Le ministre de l’intérieur a dû lancer mardi un “appel au calme” après plusieurs agressions de chauffeurs UberPOP.

Q: Ce service est-il illégal?

R: Oui selon le gouvernement et les préfets qui l’ont interdit dans plusieurs départements (Gironde, Bas-Rhin, Nord, Bouches-du-Rhône, Loire-Atlantique, Rhône).

Ni VTC, ni covoiturage, “UberPOP est en situation d’illégalité absolue”, a insisté mardi le ministre de l’Intérieur Bernard Cazeneuve.

En vertu de la loi Thévenoud votée en octobre 2014, il est interdit de proposer une prestation de transport routier “à titre onéreux” si l’on n’est pas enregistré comme chauffeur de taxi ou VTC.

“Ceux qui organisent ce système” sans respecter les règles sont passibles de “deux ans d’emprisonnement et 300.000 euros d’amende”, a rappelé récemment le secrétaire d’Etat aux Transports, Alain Vidalies.

Les conducteurs encourent eux des sanctions pouvant aller jusqu’à 1 an de prison, 15.000 euros d’amende, suspension du permis et confiscation du véhicule.

Le gouvernement fait état de plus de 420 procédures depuis janvier contre des chauffeurs UberPOP. Des chauffeurs utilisant des applications concurrentes (Heetch, Djump) ont également été épinglés.
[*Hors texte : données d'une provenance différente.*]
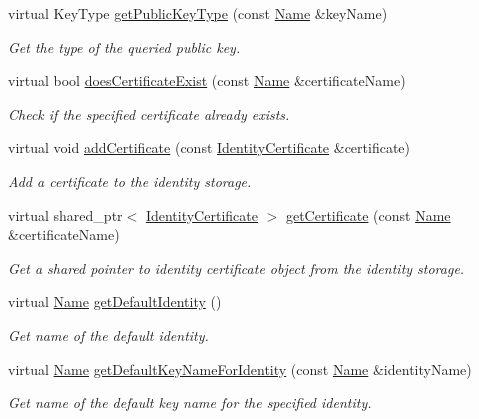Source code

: \begin{DoxyCompactItemize}
virtual Key\+Type \hyperlink{classndn_1_1SecPublicInfoSqlite3_a3c394ba57577a6229703c36730453b33}{get\+Public\+Key\+Type} (const \hyperlink{classndn_1_1Name}{Name} \&key\+Name)
\begin{DoxyCompactList}\small\item\em Get the type of the queried public key. \end{DoxyCompactList}\item 
virtual bool \hyperlink{classndn_1_1SecPublicInfoSqlite3_ad922d89d93fe325b1be35caa2397473e}{does\+Certificate\+Exist} (const \hyperlink{classndn_1_1Name}{Name} \&certificate\+Name)
\begin{DoxyCompactList}\small\item\em Check if the specified certificate already exists. \end{DoxyCompactList}\item 
virtual void \hyperlink{classndn_1_1SecPublicInfoSqlite3_ad594eb3b788ae00452f2c17f1a5a02f4}{add\+Certificate} (const \hyperlink{classndn_1_1IdentityCertificate}{Identity\+Certificate} \&certificate)
\begin{DoxyCompactList}\small\item\em Add a certificate to the identity storage. \end{DoxyCompactList}\item 
virtual shared\+\_\+ptr$<$ \hyperlink{classndn_1_1IdentityCertificate}{Identity\+Certificate} $>$ \hyperlink{classndn_1_1SecPublicInfoSqlite3_a24d261d01754ca0f7ca756a7833ecb31}{get\+Certificate} (const \hyperlink{classndn_1_1Name}{Name} \&certificate\+Name)
\begin{DoxyCompactList}\small\item\em Get a shared pointer to identity certificate object from the identity storage. \end{DoxyCompactList}\item 
virtual \hyperlink{classndn_1_1Name}{Name} \hyperlink{classndn_1_1SecPublicInfoSqlite3_ad89a572966e29dc22723a7b4289be7ba}{get\+Default\+Identity} ()
\begin{DoxyCompactList}\small\item\em Get name of the default identity. \end{DoxyCompactList}\item 
virtual \hyperlink{classndn_1_1Name}{Name} \hyperlink{classndn_1_1SecPublicInfoSqlite3_a069cd5be69319a54a03c7cf7b2b3350c}{get\+Default\+Key\+Name\+For\+Identity} (const \hyperlink{classndn_1_1Name}{Name} \&identity\+Name)
\begin{DoxyCompactList}\small\item\em Get name of the default key name for the specified identity. \end{DoxyCompactList}\item 

\end{DoxyCompactItemize}
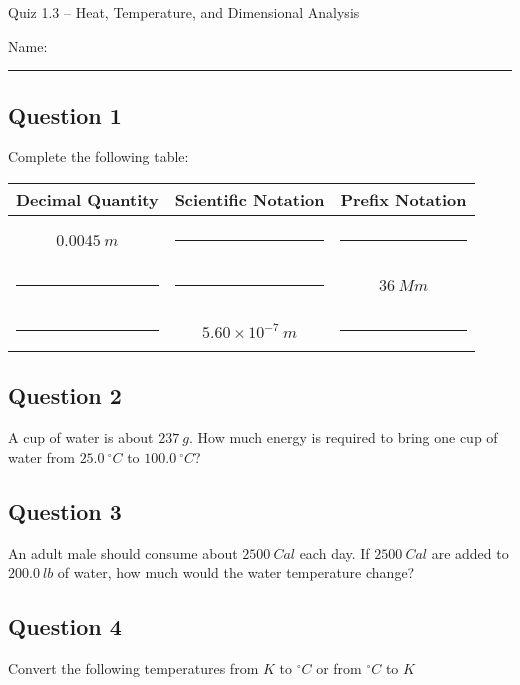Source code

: \documentclass[11pt, letterpaper]{memoir}
\begin{document}
	\begin{center}
		{\large Quiz 1.3 --	Heat, Temperature, and Dimensional Analysis}
	\end{center}
	{\large Name: \rule[-1mm]{4in}{.1pt} 
	\subsection*{Question 1}
	Complete the following table:
	
	\begin{tabular}{ccc}
	Decimal Quantity & Scientific Notation & Prefix Notation \\ \midrule \\
	$0.0045~m$ & \rule[-2pt]{8em}{1pt} & \rule[-2pt]{8em}{1pt} \\ \\
	\rule[-2pt]{8em}{1pt} & \rule[-2pt]{8em}{1pt} & $36~Mm$ \\ \\
	\rule[-2pt]{8em}{1pt} & $5.60\times10^{-7}~m$ & \rule[-2pt]{8em}{1pt} \\
	\end{tabular}
	
	\subsection*{Question 2}
	A cup of water is about $237~g$. How much energy is required to bring one cup of water from $25.0~^\circ C$ to $100.0~^\circ C$?
	
	\vspace{3em}
	\subsection*{Question 3}
	An adult male should consume about $2500~Cal$ each day. If $2500~Cal$ are added to $200.0~lb$ of water, how much would the water temperature change?
	
	\vspace{3em}
	\subsection*{Question 4}
	Convert the following temperatures from $K$ to $^\circ C$ or from $^\circ C$ to $K$
	
	
}
\end{document}

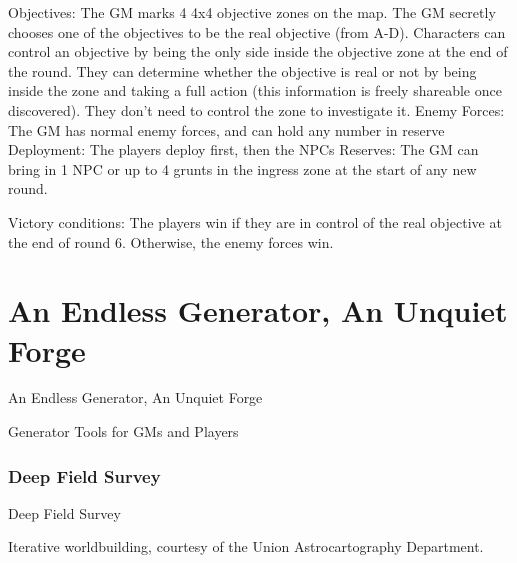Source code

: Objectives: The GM marks 4 4x4 objective zones on the map. The GM secretly chooses one of
the objectives to be the real objective (from A-D). Characters can control an objective by being the
only side inside the objective zone at the end of the round. They can determine whether the
objective is real or not by being inside the zone and taking a full action (this information is freely
shareable once discovered). They don’t need to control the zone to investigate it.
Enemy Forces: The GM has normal enemy forces, and can hold any number in reserve
Deployment: The players deploy first, then the NPCs
Reserves: The GM can bring in 1 NPC or up to 4 grunts in the ingress zone at the start of any
new round.




Victory conditions: The players win if they are in control of the real objective at the end of round
6. Otherwise, the enemy forces win.

\chapter{An Endless Generator, An Unquiet Forge}

An Endless Generator, An Unquiet Forge

Generator Tools for GMs and Players

\subsection{Deep Field Survey }

Deep Field Survey

Iterative worldbuilding, courtesy of the Union Astrocartography Department.

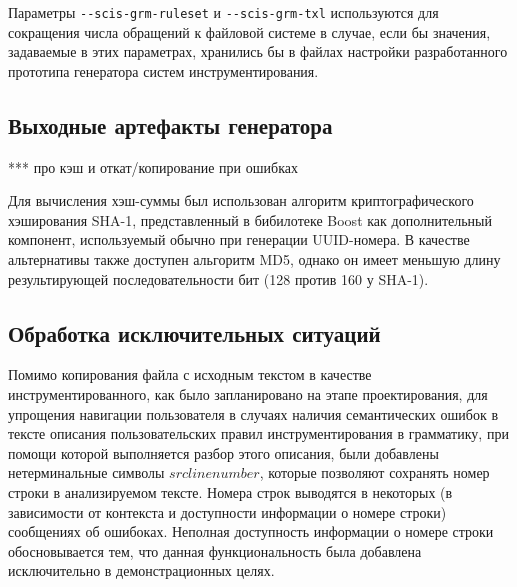 Параметры \lstinline{--scis-grm-ruleset} и \lstinline{--scis-grm-txl} используются для сокращения числа обращений к файловой системе в случае, если бы значения, задаваемые в этих параметрах, хранились бы в файлах настройки разработанного прототипа генератора систем инструментирования.

\subsection{Выходные артефакты генератора}

***
про кэш и откат/копирование при ошибках

Для вычисления хэш-суммы был использован алгоритм криптографического хэширования SHA-1, представленный в бибилотеке Boost как дополнительный компонент, используемый обычно при генерации UUID-номера.
В качестве альтернативы также доступен альгоритм MD5, однако он имеет меньшую длину результирующей последовательности бит (128 против 160 у SHA-1).


\subsection{Обработка исключительных ситуаций}

Помимо копирования файла с исходным текстом в качестве инструментированного, как было запланировано на этапе проектирования, для упрощения навигации пользователя в случаях наличия семантических ошибок в тексте описания пользовательских правил инструментирования в грамматику, при помощи которой выполняется разбор этого описания, были добавлены нетерминальные символы $srclinenumber$, которые позволяют сохранять номер строки в анализируемом тексте.
Номера строк выводятся в некоторых (в зависимости от контекста и доступности информации о номере строки) сообщениях об ошибоках.
Неполная доступность информации о номере строки обосновывается тем, что данная функциональность была добавлена исключительно в демонстрационных целях.

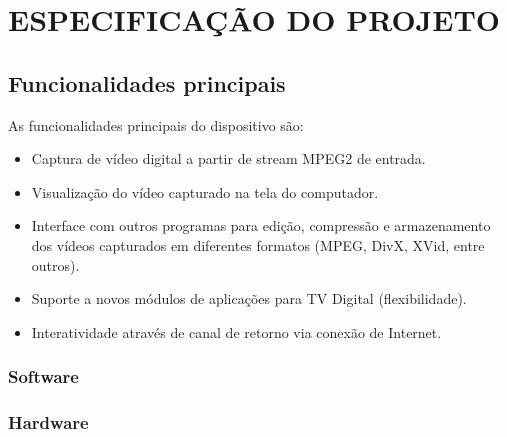 \chapter{ESPECIFICAÇÃO DO PROJETO}

\section{Funcionalidades principais}

As funcionalidades principais do dispositivo são:

\begin{itemize}

	\item Captura de vídeo digital a partir de stream MPEG2 de entrada.

	\item Visualização do vídeo capturado na tela do computador.

	\item Interface com outros programas para edição, compressão e armazenamento dos vídeos capturados em diferentes formatos (MPEG, DivX, XVid, entre outros).

	\item Suporte a novos módulos de aplicações para TV Digital (flexibilidade).

	\item Interatividade através de canal de retorno via conexão de Internet.
\end{itemize}

\subsection{Software}
\subsection{Hardware}
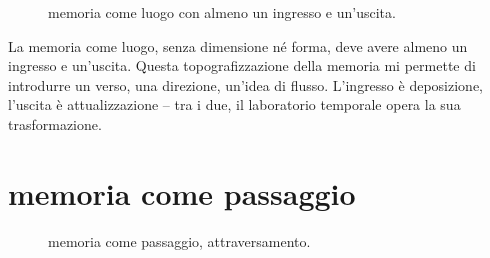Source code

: \begin{figure}[htbp]
\begin{center}
\caption{memoria come luogo con almeno un ingresso e un'uscita.}
\label{slide3}
\end{center}
\end{figure}

La memoria come luogo, senza dimensione né forma, deve avere almeno un ingresso e un'uscita. Questa topografizzazione della memoria mi permette di introdurre un verso, una direzione, un'idea di flusso. L'ingresso è deposizione, l'uscita è attualizzazione – tra i due, il laboratorio temporale opera la sua trasformazione.

\section{memoria come passaggio}

\begin{figure}[htbp]
\begin{center}
\caption{memoria come passaggio, attraversamento.}
\label{slide4}
\end{center}
\end{figure}

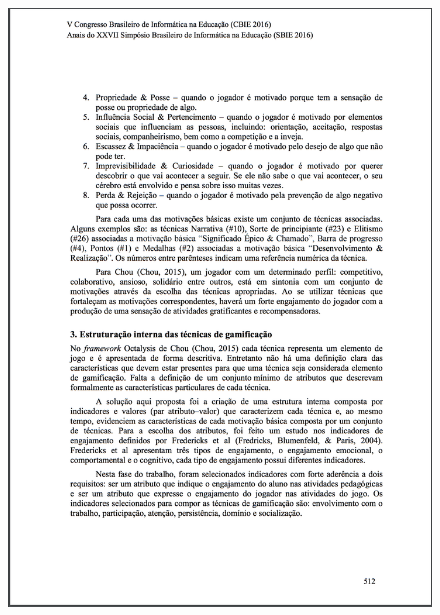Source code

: \begin{apendicesenv}
\begin{figure}[h]
	\centering
		\includegraphics[keepaspectratio=true,scale=0.6]{figuras/a3.png}
\end{figure}


\end{apendicesenv}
A Paris, une centaine de condamnations à des amendes ont été prononcées.

Q: Le droit est-il si clair? la justice n’a-t-elle pas donné parfois raison à Uber?
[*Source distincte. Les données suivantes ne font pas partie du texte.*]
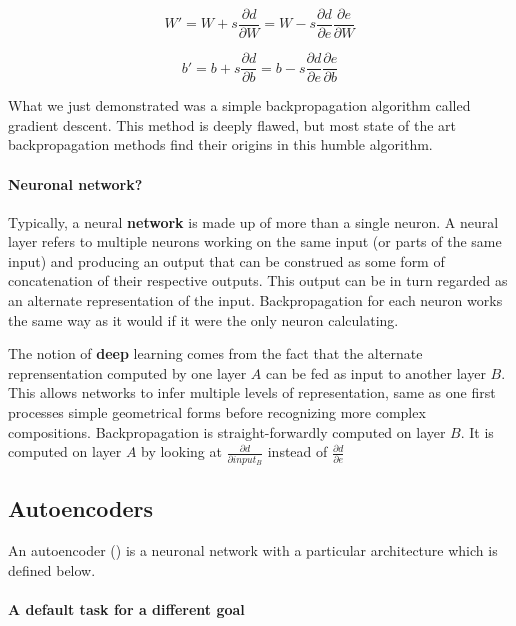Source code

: \documentclass[conference]{IEEEtran}
\begin{document}
\begin{equation}
     W'=W + s\frac{\partial d}{\partial W}=W-s\frac{\partial d}{\partial e}\frac{\partial e}{\partial W}
\end{equation}

\begin{equation}
     b'=b + s\frac{\partial d}{\partial b}=b-s\frac{\partial d}{\partial e}\frac{\partial e}{\partial b}
\end{equation}

What we just demonstrated was a simple backpropagation algorithm called gradient
descent. This method is deeply flawed, but most state of the art backpropagation
methods find their origins in this humble algorithm.

\paragraph{Neuronal network?}

Typically, a neural \textbf{network} is made up of more than a single neuron. A
neural layer refers to multiple neurons working on the same input (or parts of
the same input) and producing an output that can be construed as some form of
concatenation of their respective outputs. This output can be in turn regarded
as an alternate representation of the input. Backpropagation for each neuron
works the same way as it would if it were the only neuron calculating.

The notion of \textbf{deep} learning comes from the fact that the alternate
reprensentation computed by one layer $A$ can be fed as input to another layer $B$.
This allows networks to infer multiple levels of representation, same as one
first processes simple geometrical forms before recognizing more complex
compositions. Backpropagation is straight-forwardly computed on layer $B$. It is
computed on layer $A$ by looking at $\frac{\partial d}{\partial input_B}$
instead of $\frac{\partial d}{\partial e}$
\subsection{Autoencoders}

An autoencoder (\cite{Hinton504}) is a neuronal network with a particular architecture which is defined below.

\paragraph{A default task for a different goal}
\end{document}
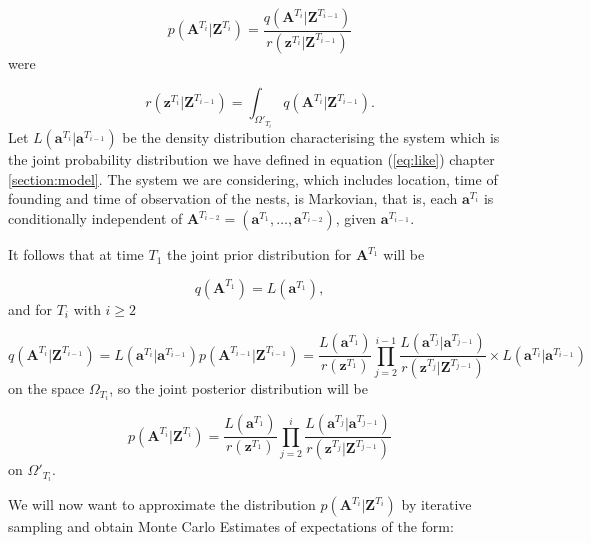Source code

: \documentclass[11pt,a4paper]{article}
\renewcommand{\vec}[1]{\mathbf{#1}}
\begin{document}
\begin{equation*}
    p(\vec{A}^{T_i} | \vec{Z}^{T_i}) = \frac{q(\vec{A}^{T_i} | \vec{Z}^{T_{i-1}})}{r(\vec{z}^{T_i} | \vec{Z}^{T_{i-1}})}
\end{equation*}
were

\begin{equation*}
    r(\vec{z}^{T_i} | \vec{Z}^{T_{i-1}}) = \int_{\Omega'_{T_i}} q(\vec{A}^{T_i} | \vec{Z}^{T_{i-1}}).
\end{equation*}
Let $L(\vec{a}^{T_i} | \vec{a}^{T_{i-1}})$ be the density distribution characterising the system which is the joint probability distribution we have defined in equation (\ref{eq:like}) chapter  \ref{section:model}. The system we are considering, which includes location, time of founding and time of observation of the nests, is Markovian, that is, each $\vec{a}^{T_i}$ is conditionally independent of $\vec{A}^{T_{i-2}} = (\vec{a}^{T_1}, \ldots,\vec{a}^{T_{i-2}})$, given $\vec{a}^{T_{i-1}}$.

It follows that at time $T_1$ the joint prior distribution for $\vec{A}^{T_1}$ will be

\begin{equation*}
    q(\vec{A}^{T_1}) = L(\vec{a}^{T_1}),
\end{equation*}
and for $T_i$ with $i \geq 2$

\begin{equation*}
    q(\vec{A}^{T_i} | \vec{Z}^{T_{i-1}}) = L(\vec{a}^{T_i} | \vec{a}^{T_{i-1}}) p(\vec{A}^{T_{i-1}} | \vec{Z}^{T_{i-1}}) = \frac{L(\vec{a}^{T_1})}{r(\vec{z}^{T_1})} \prod_{j=2}^{i-1} \frac{L(\vec{a}^{T_j} | \vec{a}^{T_{j-1}})}{r(\vec{z}^{T_j} | \vec{Z}^{T_{j-1}})} \times L(\vec{a}^{T_i} | \vec{a}^{T_{i-1}})
\end{equation*}
on the space $\Omega_{T_i}$, so the joint posterior distribution will be

\begin{equation*}
    p(\vec{A}^{T_i} | \vec{Z}^{T_i}) = \frac{L(\vec{a}^{T_1})}{r(\vec{z}^{T_1})} \prod_{j=2}^{i} \frac{L(\vec{a}^{T_j} | \vec{a}^{T_{j-1}})}{r(\vec{z}^{T_j} | \vec{Z}^{T_{j-1}})}
\end{equation*}
on $\Omega'_{T_i}$.

We will now want to approximate the distribution $p(\vec{A}^{T_i} | \vec{Z}^{T_i})$ by iterative sampling and obtain Monte Carlo Estimates of expectations of the form:
\end{document}
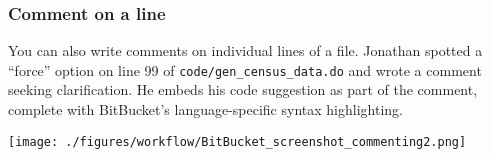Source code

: \subsubsection{Comment on a line}
You can also write comments on individual lines of a file.
Jonathan spotted a ``force'' option on line 99 of \texttt{code/gen\_census\_data.do} and wrote a comment seeking clarification.
He embeds his code suggestion as part of the comment, complete with BitBucket's language-specific syntax highlighting.
\begin{center}\texttt{[image: ./figures/workflow/BitBucket\_screenshot\_commenting2.png]}\end{center}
R: Uber, qui conteste la constitutionnalité de la loi Thévenoud, a multiplié les offensives judiciaires pour défendre UberPOP comme les droits des VTC, avec pour effet de contrecarrer sa pleine application.

L’entreprise a fait appel de sa condamnation en octobre dernier devant le tribunal correctionnel de Paris à 100.000 euros d’amende pour avoir abusivement présenté UberPOP comme un service de covoiturage. Cet appel, qui sera examiné en octobre prochain, étant suspensif, Uber a maintenu son service.

Depuis, des décisions de justice de première instance, civiles ou pénales, pour certaines contradictoires en apparence, ont accentué le trouble. Alimenté par les interprétations opposées des différents acteurs sur la scène médiatique.

En mars, la cour d’appel de Paris a décidé de reporter l’examen de l’interdiction à titre conservatoire réclamée par des sociétés de transport tant que les diverses questions prioritaires de constitutionnalité (QPC) soulevées par Uber n’auront pas été examinées.

Dans l’attente d’une clarification juridique, l’entreprise demande aux pouvoirs publics de suspendre les procédures visant son service UberPOP.

Q: Où en est l’examen des QPC?

R: Trois ont déjà été examinées, mais elle concernaient la nouvelle réglementation s’appliquant aux VTC: sur la tarification des courses à la façon des taxis, le Conseil constitutionnel a donné gain de cause à Uber; en revanche, il a confirmé l’interdiction pour les VTC de recourir à la géolocalisation avant réservation et l’obligation de retourner à leur point d’origine entre deux courses.

La quatrième QPC va être transmise prochainement au Conseil constitutionnel. Elle vise l’article restreignant le transport payant de passagers aux taxis et VTC. Uber fait valoir qu’il porte atteinte au principe d’égalité et de liberté d’entreprendre.

Par ailleurs, le groupe américain a déposé deux plaintes contre la France auprès de la Commission européenne afin d’obtenir l’annulation de la loi Thévenoud.

Q: Que réclament les organisations de taxis qui appellent à des actions jeudi?

R: L’application “effective” de la loi, davantage de contrôle et la désactivation de toutes les applications qui “continuent à commercialiser et diffuser des applications illégales de promotion de travail clandestin”.

Les syndicats de taxis déplorent également l’absence de contrôle efficace des nouvelles obligations imposées aux VTC, dont ils dénoncent toujours la “concurrence déloyale”.